Many people, myself included, believe that this is because many programs are built on a flawed understanding of human behavior. The assumptions we make—sometimes without realizing—when we design programs do not match actual psychology. Our intuitions—and those in economic models—overlook many of the important things that make people tick.
This is where behavioral economics can help. Behavioral economics provides a better way to understanding human behavior. Better understanding leads to better diagnosis, which in turn leads to better-designed solutions to problems. You can read more about some of these ideas here, here, and here.

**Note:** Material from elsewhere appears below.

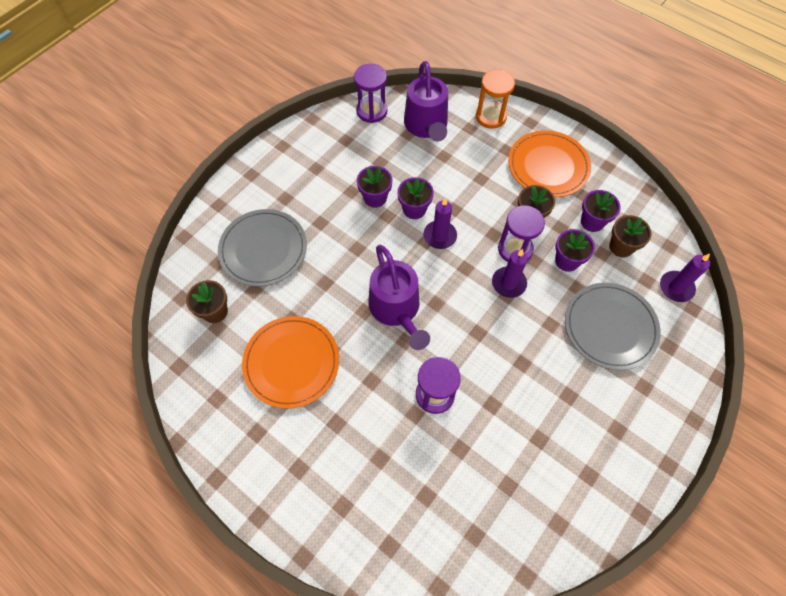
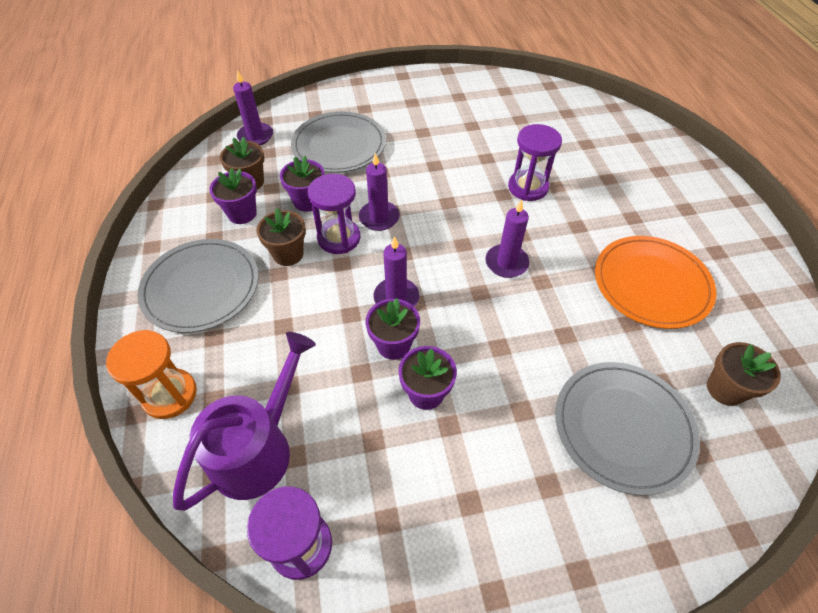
camera: 140 degrees left, 10 degrees down
(396, 309) = (506, 263): purple watering can -> purple candle
(548, 166) = (201, 287): orange plate -> grey plate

To put these ideas into practice, I have co-founded a non-profit called ideas42, which takes behavioral economics’ sophisticated understanding of human behavior and puts it to work to design better ways to tackle problems in areas ranging from consumer finance to international development.
|Another initiative with which I am involved is the Abdul Latif Jameel Poverty Action Lab (J-PAL). J-PAL was established in 2003 as a research center at the Economics Department at the Massachusetts Institute of Technology.|
Since then, it has grown into a global network of researchers who use randomized evaluations to answer critical policy questions in the fight against poverty.